Paul
Goble
Staunton, October 23 – Belarus may
be reaching out to the West and becoming an ever greater object of Moscow’s
attention, but getting the facts about that country, never easy, has become ever
more difficult for four reasons, the Lizan telegram channel complains (t.me/ivan_lizan/17 reposted at iarex.ru/news/71699.html).
These
reasons reflect a fundamental underlying reality, it says. For the Lukashenka
regime, “information is recognized as having a greater value than the establishment
of trust between the authorities and the population” which lives not by facts established
by statistics and scholars but by rumors people spread because they have
nothing else.
First
of all and especially since “approximately 2016,” the telegram channel says, data
on a wide variety of basic economic indicators has simply ceased to be
published lest experts are in a position to establish exactly what the authorities
in Minsk are doing legally or illegally such as contraband exports of tobacco
products.
Second,
there is no sociology to speak of regarding social and political issues. The
telegram channel author says that in 30 months of work on Sonar-2050, he “doesn’t
remember a single case when there was even once published in Belarus something
similar to the regular results of VTsIOM or the Public Opinion Foundation” in
Russia.
Of
course, he continues, “there certainly is sociology in Belarus;” but it is
quite restricted in what it is allowed to study or report on. There is no basis for knowing how many Belarusians
support or oppose particular policies or the regime as a whole – and that is
how the Lukashenka regime wants things to be.
Third,
“approximately in 2017,” Minsk decided to “stop publishing data on the
financial status of enterprises.” There has not been any comprehensive data
issued since 2016, apparently a decision that reflects a regime calculation
that “if there are no data, there will not be any criticism of the powers that
be.”
And
fourth – and this may be increasingly important – there are a number of institutions
which don’t issue public reports because their power and influence depends
exclusively on what they tell Lukashenka.
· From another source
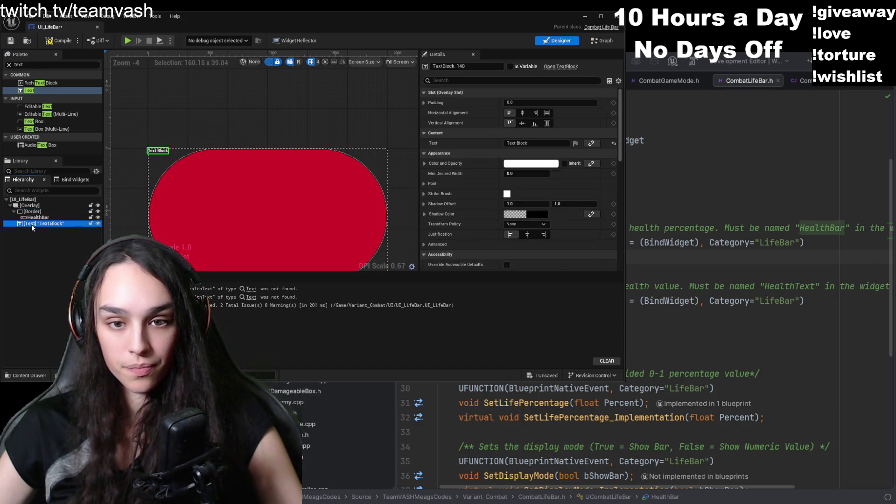
{"action": "key", "text": "Delete"}
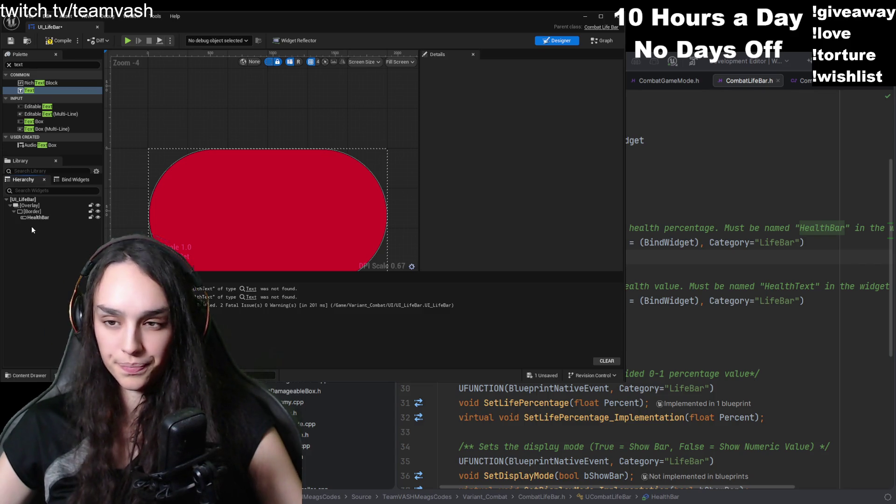
- Inspect the HealthBar settings and the event graph, then select the Border back in Designer
{"action": "scroll", "coordinate": [275, 249], "scroll_direction": "down", "scroll_amount": 3}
They have no interest in others
finding anything out that might call their reporting into question or lead to
objections by the population.
For
example, Lisan reports, “in Belarus there are no publicly available data
on the tax declarations of top managers or officials.” In Russia, these may be
falsified in various ways; but at least they exist. As a result, both the
population and increasingly the government in Belarus are flying blind, acting
not on the basis of facts but rather on propaganda memes.